In an interesting paper evaluating the bending forces present in the metatarsal shafts during the propulsive period, Ferris, et al. (10), embedded strain gauges in the metatarsal shafts of cadaveric feet and evaluated bending forces present during simulated propulsion as the long digital flexor muscles were either tractioned or relaxed with pneumatic actuators (Figure 4). Using this elaborate technique, the researchers determined that when the digital flexor muscles were relaxed, significant bending strains were present in the metatarsal shafts, which in real life would have created a bending force capable of fracturing bone. When the muscles were tractioned, they created a powerful compressive force along the plantar metatarsal shafts that greatly reduced bending strains.
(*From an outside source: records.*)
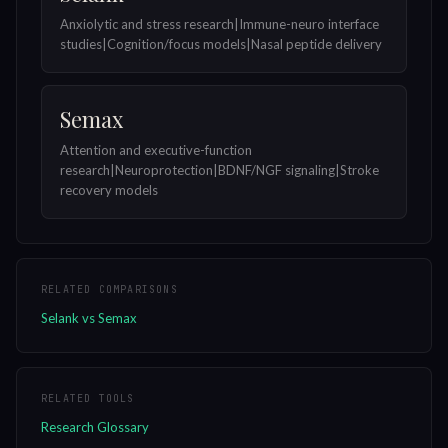
Anxiolytic and stress research|Immune-neuro interface
studies|Cognition/focus models|Nasal peptide delivery
Semax
Attention and executive-function
research|Neuroprotection|BDNF/NGF signaling|Stroke
recovery models
RELATED COMPARISONS
Selank vs Semax
RELATED TOOLS
Research Glossary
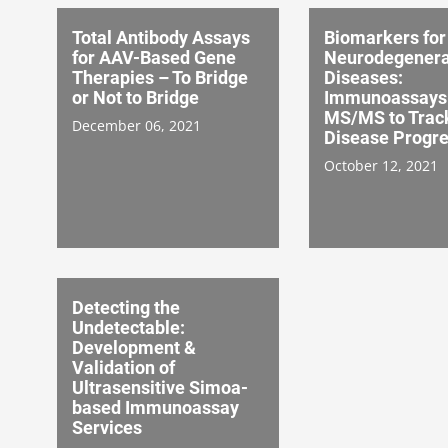
Total Antibody Assays
Biomarkers for
for AAV-Based Gene
Neurodegenera
Therapies – To Bridge
Diseases:
or Not to Bridge
Immunoassays 
MS/MS to Trac
December 06, 2021
Disease Progre
October 12, 2021
Detecting the
Undetectable:
Development &
Validation of
Ultrasensitive Simoa-
based Immunoassay
Services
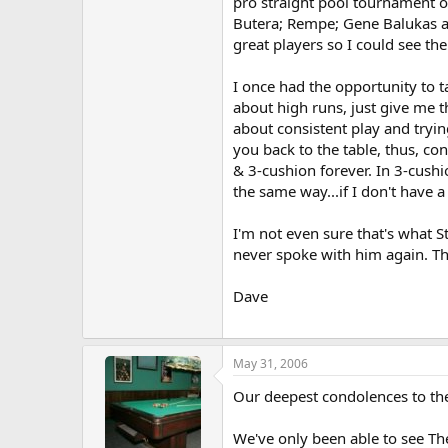
pro straight pool tournament on
Butera; Rempe; Gene Balukas an
great players so I could see th
I once had the opportunity to ta
about high runs, just give me t
about consistent play and trying
you back to the table, thus, c
& 3-cushion forever. In 3-cushio
the same way...if I don't have a
I'm not even sure that's what S
never spoke with him again. T
Dave
May 31, 2006
Our deepest condolences to the
We've only been able to see Th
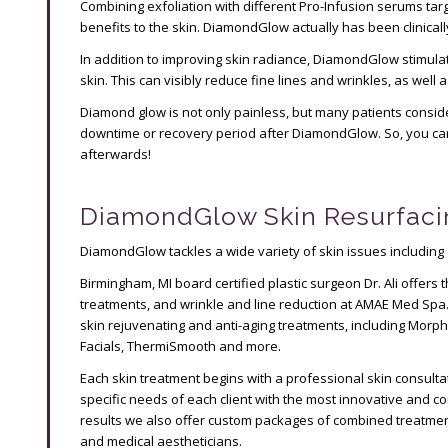
Combining exfoliation with different Pro-Infusion serums targ
benefits to the skin. DiamondGlow actually has been clinical
In addition to improving skin radiance, DiamondGlow stimula
skin. This can visibly reduce fine lines and wrinkles, as well
Diamond glow is not only painless, but many patients consider
downtime or recovery period after DiamondGlow. So, you can 
afterwards!
DiamondGlow Skin Resurfaci
DiamondGlow tackles a wide variety of skin issues including 
Birmingham, MI board certified plastic surgeon Dr. Ali offers 
treatments, and wrinkle and line reduction at AMAE Med Spa
skin rejuvenating and anti-aging treatments, including Morph
Facials, ThermiSmooth and more.
Each skin treatment begins with a professional skin consult
specific needs of each client with the most innovative and 
results we also offer custom packages of combined treatment
and medical aestheticians.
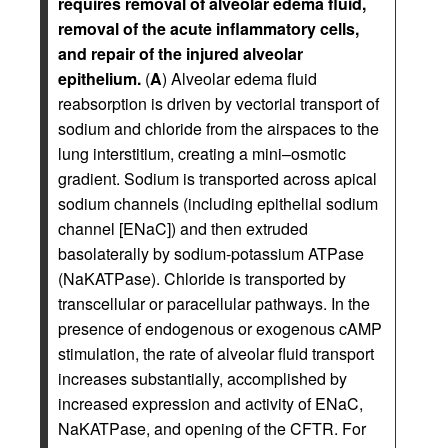
requires removal of alveolar edema fluid,
removal of the acute inflammatory cells,
and repair of the injured alveolar
epithelium.
(
A
) Alveolar edema fluid
reabsorption is driven by vectorial transport of
sodium and chloride from the airspaces to the
lung interstitium, creating a mini–osmotic
gradient. Sodium is transported across apical
sodium channels (including epithelial sodium
channel [ENaC]) and then extruded
basolaterally by sodium-potassium ATPase
(NaKATPase). Chloride is transported by
transcellular or paracellular pathways. In the
presence of endogenous or exogenous cAMP
stimulation, the rate of alveolar fluid transport
increases substantially, accomplished by
increased expression and activity of ENaC,
NaKATPase, and opening of the CFTR. For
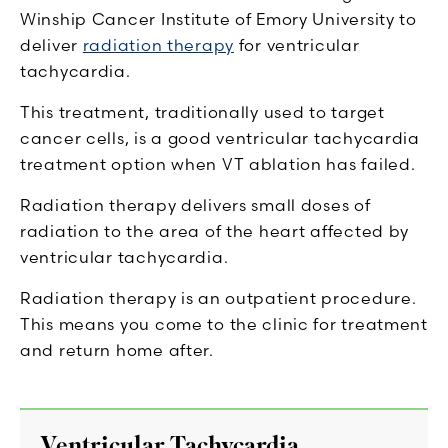
Winship Cancer Institute of Emory University to
deliver
radiation therapy
for ventricular
tachycardia.
This treatment, traditionally used to target
cancer cells, is a good ventricular tachycardia
treatment option when VT ablation has failed.
Radiation therapy delivers small doses of
radiation to the area of the heart affected by
ventricular tachycardia.
Radiation therapy is an outpatient procedure.
This means you come to the clinic for treatment
and return home after.
Ventricular Tachycardia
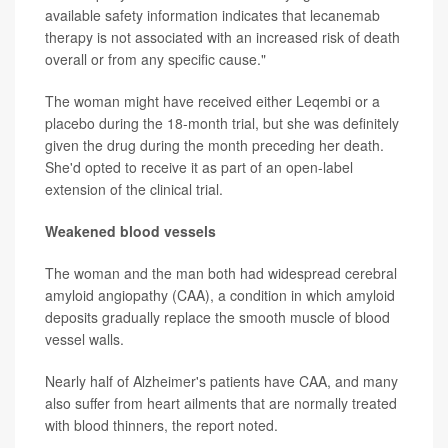
available safety information indicates that lecanemab
therapy is not associated with an increased risk of death
overall or from any specific cause."
The woman might have received either Leqembi or a
placebo during the 18-month trial, but she was definitely
given the drug during the month preceding her death.
She'd opted to receive it as part of an open-label
extension of the clinical trial.
Weakened blood vessels
The woman and the man both had widespread cerebral
amyloid angiopathy (CAA), a condition in which amyloid
deposits gradually replace the smooth muscle of blood
vessel walls.
Nearly half of Alzheimer's patients have CAA, and many
also suffer from heart ailments that are normally treated
with blood thinners, the report noted.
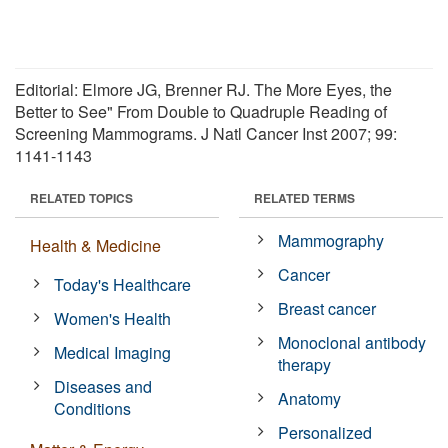
Editorial: Elmore JG, Brenner RJ. The More Eyes, the
Better to See" From Double to Quadruple Reading of
Screening Mammograms. J Natl Cancer Inst 2007; 99:
1141-1143
RELATED TOPICS
RELATED TERMS
Mammography
Health & Medicine
Cancer
Today's Healthcare
Breast cancer
Women's Health
Monoclonal antibody
Medical Imaging
therapy
Diseases and
Anatomy
Conditions
Personalized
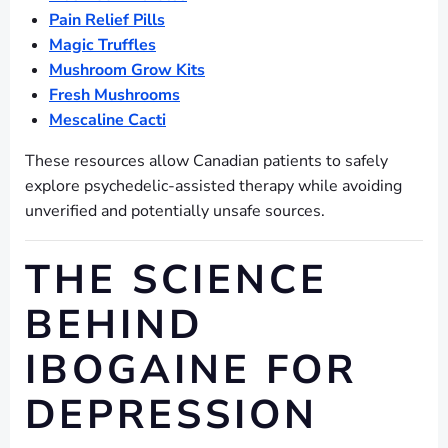
Pain Relief Pills
Magic Truffles
Mushroom Grow Kits
Fresh Mushrooms
Mescaline Cacti
These resources allow Canadian patients to safely
explore psychedelic-assisted therapy while avoiding
unverified and potentially unsafe sources.
THE SCIENCE
BEHIND
IBOGAINE FOR
DEPRESSION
The authors speculate that strengthening the digital flexors “may play a role in the prevention of metatarsal stress fractures.” I’ve used the exercise illustrated in Figure 5 to treat recurrent metatarsal stress fractures with excellent results.
While most clinicians believe stress fractures result from a defect in the inherent strength of the bone itself, a common, yet frequently overlooked cause of stress fracture is the inability of the muscular stabilizing system to lessen bony vibration and prevent bending in an otherwise healthy bone. In many cases, the addition of a few simple strengthening exercises may accelerate recovery and lessen the potential for reinjury.
References:
- Bennell K, Malcolm S, Thomas S, et al. The incidence and distribution of stress fractures in competitive track and field athletes. A twelve-month prospective study. Am J Sports Med, 1996;24:211-217.
- Crowell H, Milner C, Hamill J, Davis I. Reducing impact loading during running with the use of real-time visual feedback. J Orthop Sports Phys Ther, 2010;40:206
- Matheson GO, Clement DB, McKenzie DC. Stress fractures in athletes. A study of 320 cases. Am J Sports Med, 1987;15:46-58.
- Mann R. Biomechanics of Running, In: Mack (ed). Symposium of the Foot and Leg in Running Sports. St. Louis: CV Mosby, 1982;1-29.
- Burne S, Khan K, Boudville P, et al. Risk factors associated with exertional medial tibial pain: a 12-month prospective clinical study. Br J Sports Med, 2004;38:441-445.
- Wakeling J, Nigg B. Modifications of soft tissue vibrations in the leg by muscular activity. J Appl Physiol, 2001;90:412-420.
- Wakeling J, Liphardt A, Nigg B. Muscle activity reduces soft-tissue resonance at heel-strike during walking. J Biomech, 2003;36:1761-1769.
- Falvey E, Clark R, Franklyn-Miller A, et al. Iliotibial band syndrome: an examination of the evidence behind a number of treatment options. Scand J Med Sports, 2010;20:580-587.
- Chang A, Hayes K, et al. Hip abduction moments and protection against medial tibiofemoral osteoarthritis progression. Arth Rheum, 2005;52:3515-3519.
- Ferris L, Sharkey N, Smith T, et al. Influence of extrinsic plantar flexors on forefoot loading during heel rise. Foot Ankle, 1995;16:464-473.